A prominent example of artificial evolution is taking place in Brussels, Belgium at a private blue-sky research laboratory, Starlab, under the direction of Prof. Hugo de Garis, a visionary researcher in the development of GA-evolved neural nets. Prof. de Garis has initiated the mammoth undertaking of constructing a 75 million neuron artificial brain that shows the potential to transform the face of artificial intelligence.

This network will consist of roughly one million modules of cellular automata (CA’s) which will grow and evolve at electronic speeds inside special hardware called a CAM-Brain machine (CBM). The CBM will update CA cells at a rate of 130 billion per second and evolve a neural net module in about one second. These modules are then assembled into humanly defined architectures, which are downloaded into a large RAM space updated in real time by the CBM. This massive artificial brain will used to remotely control a robotic kitten body and be capable of complex behaviors in response to external sensory stimuli.

If the field progresses as many expect, the second generation of artificial brains will be completed around 2006 and possess 10 billion neurons; the third will near completion in 2011 at 1000 billion neurons. The increasing pace of our technological developments requires the examination of potential societal implications of AI research. de Garis believes future advances in technology will enable us to create "artilects," or artificial intellects, with many times the memory capacity of ourselves. According to de Garis, the issue of whether or not to build these artilects will likely cause a major division in humanity and lead to a global war before the end of the 21st century.


As these models of the brain become increasingly indistinguishable from their carbon-based counterparts and develop more complex behavioral patterns, consciousness could appear through the interaction of many smaller-scale systems - just as it does in the biological brain - bringing about the age of artilects de Garis predicts.

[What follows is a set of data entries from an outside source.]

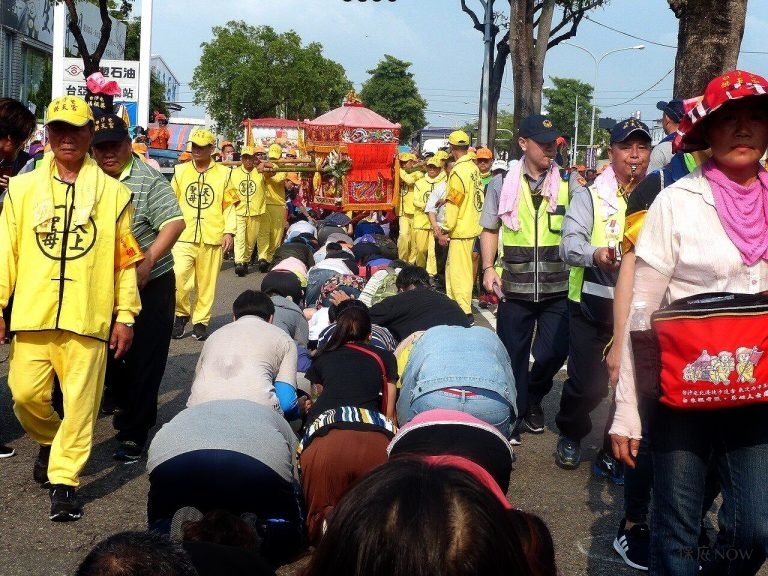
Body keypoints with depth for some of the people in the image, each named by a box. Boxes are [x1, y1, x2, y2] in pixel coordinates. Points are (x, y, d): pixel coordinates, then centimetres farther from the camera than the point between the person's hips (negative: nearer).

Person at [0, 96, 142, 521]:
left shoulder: (113, 192, 3)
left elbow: (126, 260, 4)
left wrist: (125, 316, 1)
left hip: (88, 315, -1)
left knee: (80, 401, 0)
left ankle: (64, 479, 12)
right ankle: (50, 441, 35)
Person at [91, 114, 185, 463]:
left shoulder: (150, 181, -11)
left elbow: (174, 223, -19)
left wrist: (148, 260, -28)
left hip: (149, 284, -5)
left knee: (143, 361, -1)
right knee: (105, 352, 18)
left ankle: (134, 432, 9)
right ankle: (124, 403, 43)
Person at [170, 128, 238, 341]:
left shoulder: (223, 173, 4)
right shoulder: (180, 171, 8)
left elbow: (230, 205, 5)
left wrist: (229, 231, -4)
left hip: (212, 238, 0)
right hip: (183, 236, 0)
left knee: (207, 281, 4)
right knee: (178, 276, -14)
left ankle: (201, 321, 18)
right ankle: (182, 314, 9)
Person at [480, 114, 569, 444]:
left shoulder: (567, 185, 4)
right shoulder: (502, 185, 4)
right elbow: (489, 231, 11)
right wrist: (488, 268, -2)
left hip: (557, 288, 1)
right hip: (515, 288, 0)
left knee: (554, 352, -1)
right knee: (513, 357, 6)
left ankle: (533, 398, 31)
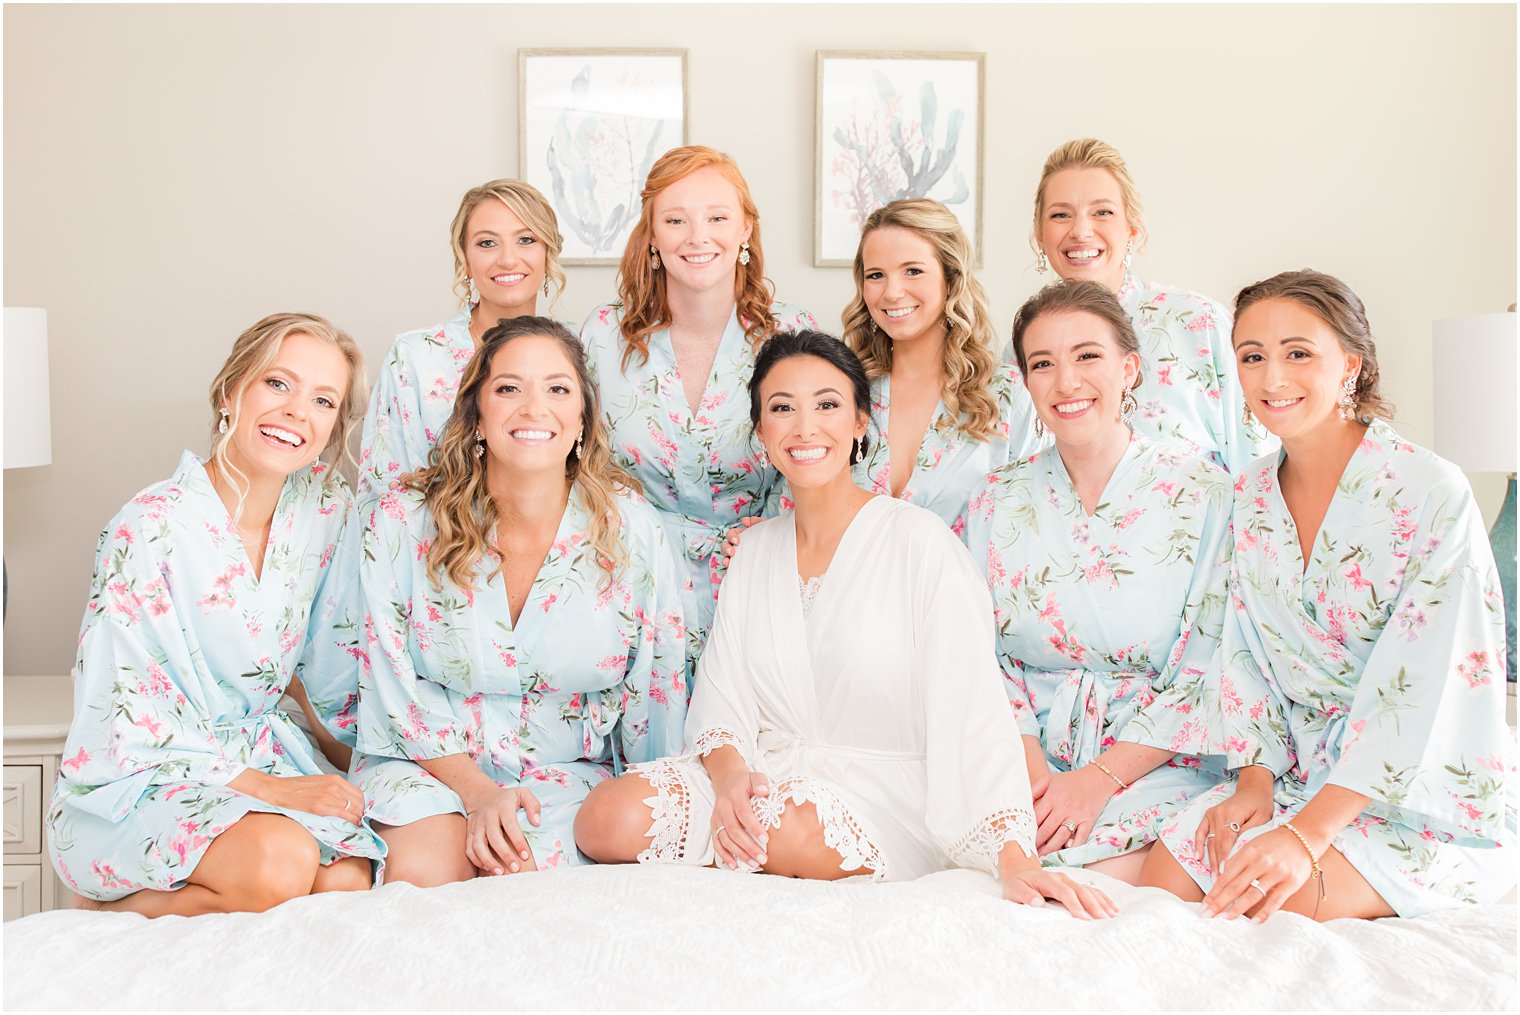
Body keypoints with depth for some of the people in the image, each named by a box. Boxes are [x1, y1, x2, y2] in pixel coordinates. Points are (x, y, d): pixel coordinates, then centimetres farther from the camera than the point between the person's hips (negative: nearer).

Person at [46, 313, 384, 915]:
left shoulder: (324, 505, -1)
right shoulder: (150, 528, -18)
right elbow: (128, 713, -18)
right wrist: (265, 787, -21)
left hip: (253, 750, 6)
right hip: (137, 778, -6)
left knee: (347, 880, -22)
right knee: (281, 864, -33)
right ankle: (105, 902, -7)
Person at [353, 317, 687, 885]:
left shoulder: (630, 529, -6)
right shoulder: (404, 523, -6)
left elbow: (656, 690, 2)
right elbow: (394, 688, -4)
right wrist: (477, 791, -17)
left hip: (571, 774, 0)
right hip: (428, 763, 0)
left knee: (524, 873, -29)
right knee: (422, 871, -30)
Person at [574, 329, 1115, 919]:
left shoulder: (918, 540, -8)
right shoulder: (755, 550, 10)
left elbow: (972, 711, -17)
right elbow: (720, 694, 5)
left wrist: (1016, 860, -28)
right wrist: (729, 773, -18)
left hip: (889, 795, -4)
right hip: (770, 776, 5)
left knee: (790, 828, -38)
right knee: (610, 819, -21)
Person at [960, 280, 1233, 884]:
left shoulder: (1204, 496, -3)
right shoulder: (997, 503, 7)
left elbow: (1206, 675, -6)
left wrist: (1101, 778, -16)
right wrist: (1031, 769, -13)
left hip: (1158, 762, -2)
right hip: (1028, 757, 2)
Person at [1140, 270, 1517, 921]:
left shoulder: (1432, 494, -16)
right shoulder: (1252, 499, 5)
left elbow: (1423, 690, -22)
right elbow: (1250, 658, 9)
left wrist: (1307, 834, -28)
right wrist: (1256, 782, -8)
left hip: (1426, 790, -5)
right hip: (1303, 770, 6)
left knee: (1277, 901, -26)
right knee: (1166, 874, -15)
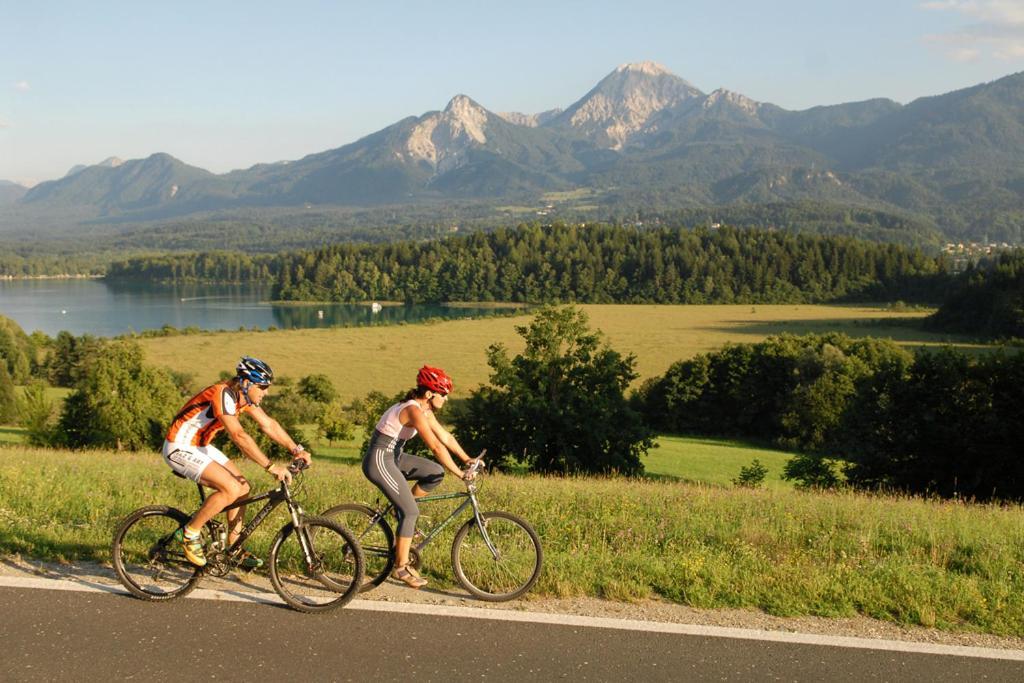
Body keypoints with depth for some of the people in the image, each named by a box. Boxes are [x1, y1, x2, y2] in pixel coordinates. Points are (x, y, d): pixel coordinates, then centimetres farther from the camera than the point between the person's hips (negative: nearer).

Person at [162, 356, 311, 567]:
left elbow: (268, 424, 7)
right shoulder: (223, 394, -28)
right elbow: (239, 436, -35)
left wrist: (296, 449, -2)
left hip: (201, 445, 9)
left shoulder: (245, 396, 0)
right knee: (231, 488, -22)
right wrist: (271, 467, -37)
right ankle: (189, 533, -7)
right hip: (180, 448, -9)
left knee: (243, 487, 3)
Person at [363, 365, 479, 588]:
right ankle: (401, 567, -1)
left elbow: (445, 437, 11)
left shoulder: (424, 410, 6)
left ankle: (403, 508, 14)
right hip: (379, 461, -9)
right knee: (411, 511, -10)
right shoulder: (414, 411, -23)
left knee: (436, 473, 2)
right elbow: (436, 447, -29)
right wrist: (460, 474, -27)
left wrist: (467, 459, 4)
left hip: (393, 457, 9)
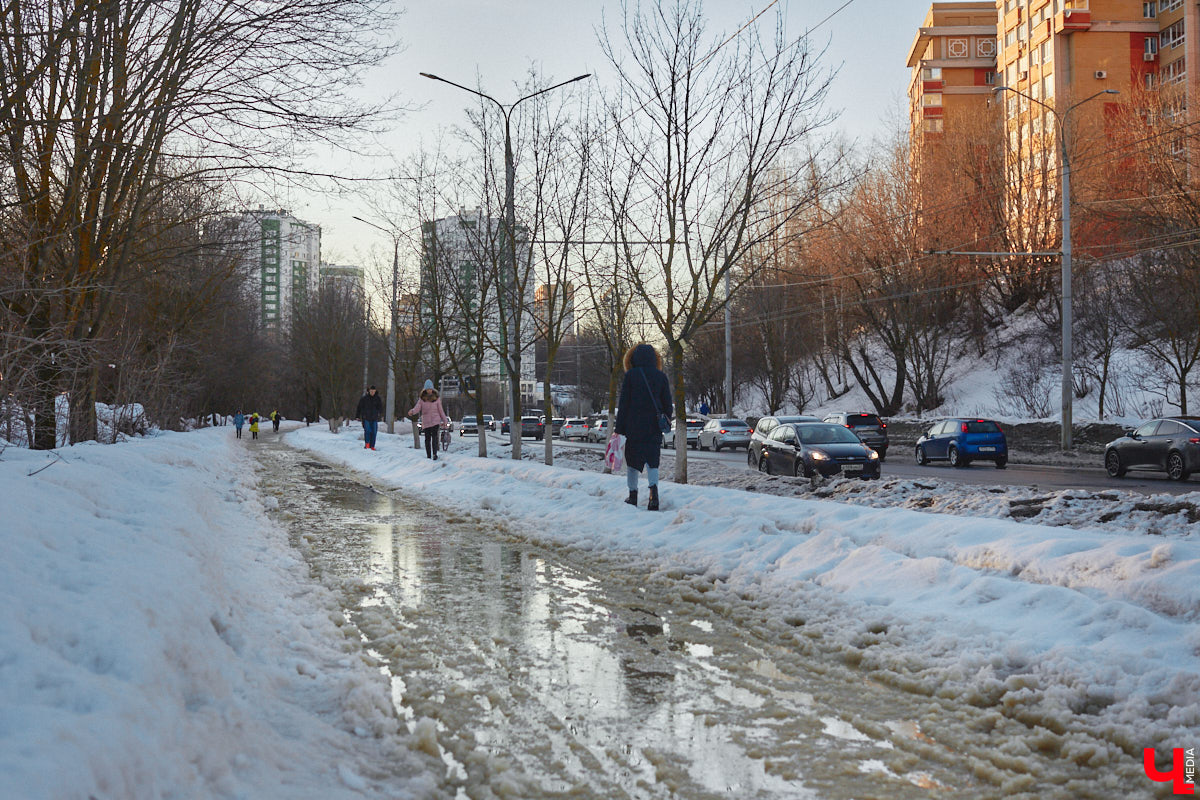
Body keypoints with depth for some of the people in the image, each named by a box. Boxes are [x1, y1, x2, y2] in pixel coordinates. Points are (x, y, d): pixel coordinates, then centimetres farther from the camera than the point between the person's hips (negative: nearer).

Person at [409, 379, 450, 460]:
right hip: (426, 421, 1)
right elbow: (417, 408, -6)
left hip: (435, 421, -1)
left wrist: (445, 420, 11)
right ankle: (428, 455, 10)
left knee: (434, 436, -17)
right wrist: (412, 411, -28)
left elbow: (440, 410, 12)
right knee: (427, 438, 3)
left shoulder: (436, 398, 6)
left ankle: (434, 454, -25)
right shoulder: (421, 399, 6)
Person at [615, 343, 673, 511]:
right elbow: (667, 404, 5)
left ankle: (633, 495, 13)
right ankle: (654, 488, -19)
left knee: (632, 458, 10)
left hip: (633, 426, -2)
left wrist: (619, 428, -1)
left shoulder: (630, 376, -5)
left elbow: (623, 403, -4)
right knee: (652, 459, 5)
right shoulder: (660, 377, 3)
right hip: (654, 427, 2)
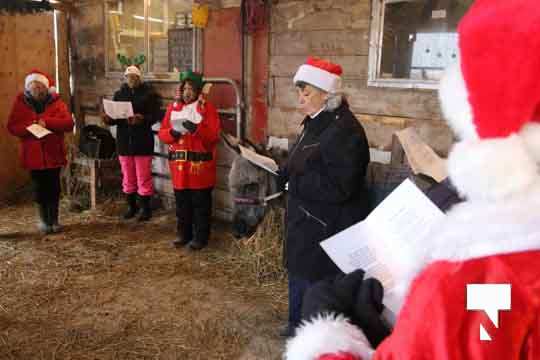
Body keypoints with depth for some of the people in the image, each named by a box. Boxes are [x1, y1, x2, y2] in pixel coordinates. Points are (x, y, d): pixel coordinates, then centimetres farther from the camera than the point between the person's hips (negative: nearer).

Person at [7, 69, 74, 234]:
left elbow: (69, 123, -8)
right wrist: (28, 128, -19)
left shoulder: (56, 101, 1)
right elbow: (12, 126, 0)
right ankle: (44, 219, 20)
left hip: (53, 152, 0)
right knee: (40, 187, 7)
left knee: (53, 187, 5)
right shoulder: (20, 102, 3)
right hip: (33, 153, 0)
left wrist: (47, 122, -20)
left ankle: (54, 219, 18)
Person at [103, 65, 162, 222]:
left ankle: (146, 208, 13)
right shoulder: (119, 94, 10)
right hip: (124, 141, 4)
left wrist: (143, 119, -27)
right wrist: (108, 119, -11)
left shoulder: (149, 93, -3)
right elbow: (113, 116, 11)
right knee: (128, 178, 12)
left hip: (143, 142, -4)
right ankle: (131, 206, 27)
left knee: (143, 178, 1)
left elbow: (156, 115, -10)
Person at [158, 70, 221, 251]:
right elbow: (162, 133, 9)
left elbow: (214, 135, -11)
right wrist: (172, 133, -12)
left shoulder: (207, 108, -3)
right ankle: (183, 233, 26)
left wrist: (196, 129, -25)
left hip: (200, 163, -4)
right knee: (181, 202, 13)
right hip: (179, 162, 4)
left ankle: (201, 236, 13)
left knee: (201, 203, 3)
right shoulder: (173, 107, 10)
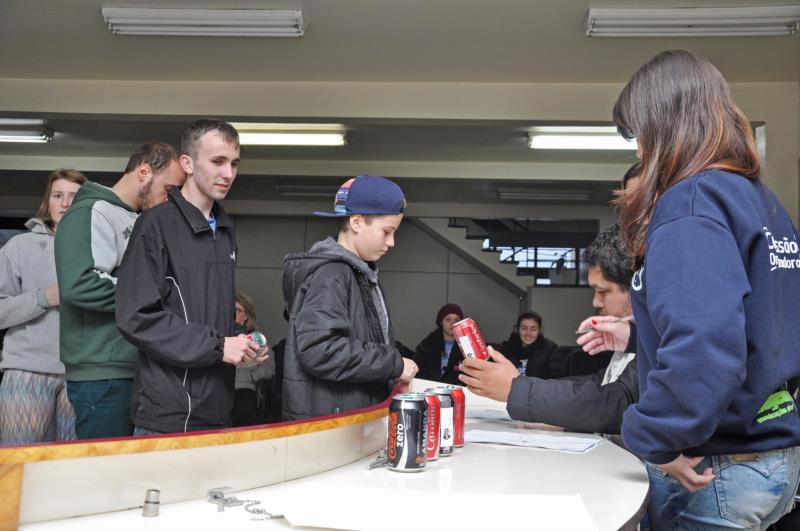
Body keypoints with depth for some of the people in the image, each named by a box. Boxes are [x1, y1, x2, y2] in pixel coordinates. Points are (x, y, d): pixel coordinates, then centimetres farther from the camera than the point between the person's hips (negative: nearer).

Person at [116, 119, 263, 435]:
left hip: (218, 412, 7)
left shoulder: (226, 231, 14)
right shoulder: (157, 226, -10)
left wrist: (241, 344, 4)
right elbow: (137, 318, -17)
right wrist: (217, 346, -16)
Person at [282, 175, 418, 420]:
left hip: (357, 416, 9)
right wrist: (393, 364, -20)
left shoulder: (361, 274, 14)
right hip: (325, 420, -9)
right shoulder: (329, 275, -16)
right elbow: (319, 350, -27)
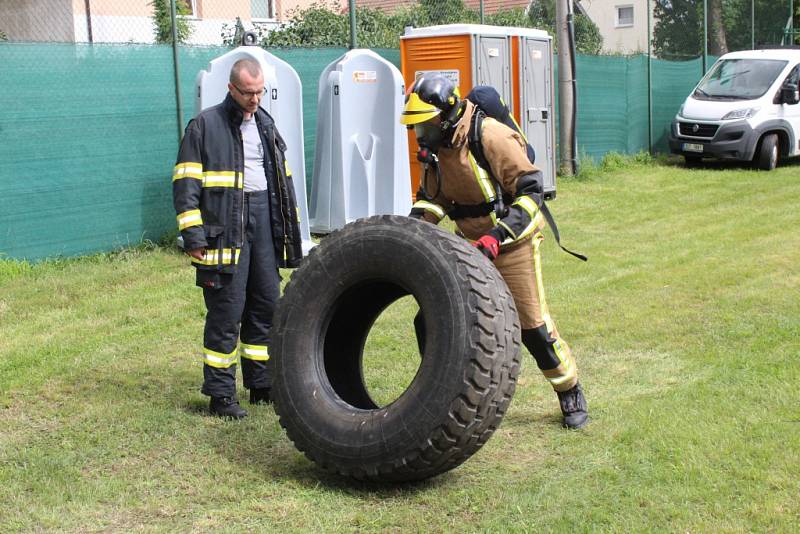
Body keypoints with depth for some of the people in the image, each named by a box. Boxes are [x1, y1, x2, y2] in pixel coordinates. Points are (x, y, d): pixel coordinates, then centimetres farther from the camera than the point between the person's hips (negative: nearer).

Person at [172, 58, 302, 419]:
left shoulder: (265, 124, 17)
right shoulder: (205, 125, -3)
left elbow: (283, 179, 24)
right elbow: (185, 184, -6)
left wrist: (291, 228, 20)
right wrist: (193, 234, -13)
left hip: (265, 222, 6)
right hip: (226, 229, -6)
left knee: (266, 305, 10)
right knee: (226, 311, -5)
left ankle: (262, 385, 21)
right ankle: (220, 393, 4)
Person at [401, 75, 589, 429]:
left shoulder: (490, 137, -23)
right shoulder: (435, 148, 0)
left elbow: (531, 191, -23)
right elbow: (431, 196, 12)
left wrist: (497, 235, -30)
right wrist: (414, 224, -9)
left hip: (512, 243, -7)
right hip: (469, 244, 7)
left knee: (532, 324, -1)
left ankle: (571, 395, 19)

Silicon-based intelligence would possess a number of advantages over carbon-based intelligence, including the capability to redesigning its own architecture to maximize efficiency. It could evolve at an astonishingly rapid pace, catalyzing a societal paradigm shift as it swiftly rises to become more capable at human-dominated tasks.

The distinction between man and machine will blur, with the possibility of humankind merging with its own creations. Mankind may be compelled to evaluate the possibility of granting recognition to a new species of sentient, silicon-based lifeforms of our own creation.

This and many other questions pose themselves to us as we stand on the brink of a chasm that may prove to be the most profound forward leap ever confronted in our collective memory. We are faced with the possibility of a new era, the dawn of an age in which mankind is no longer the most advanced species on the planet.

"The best way to predict the future is to invent it."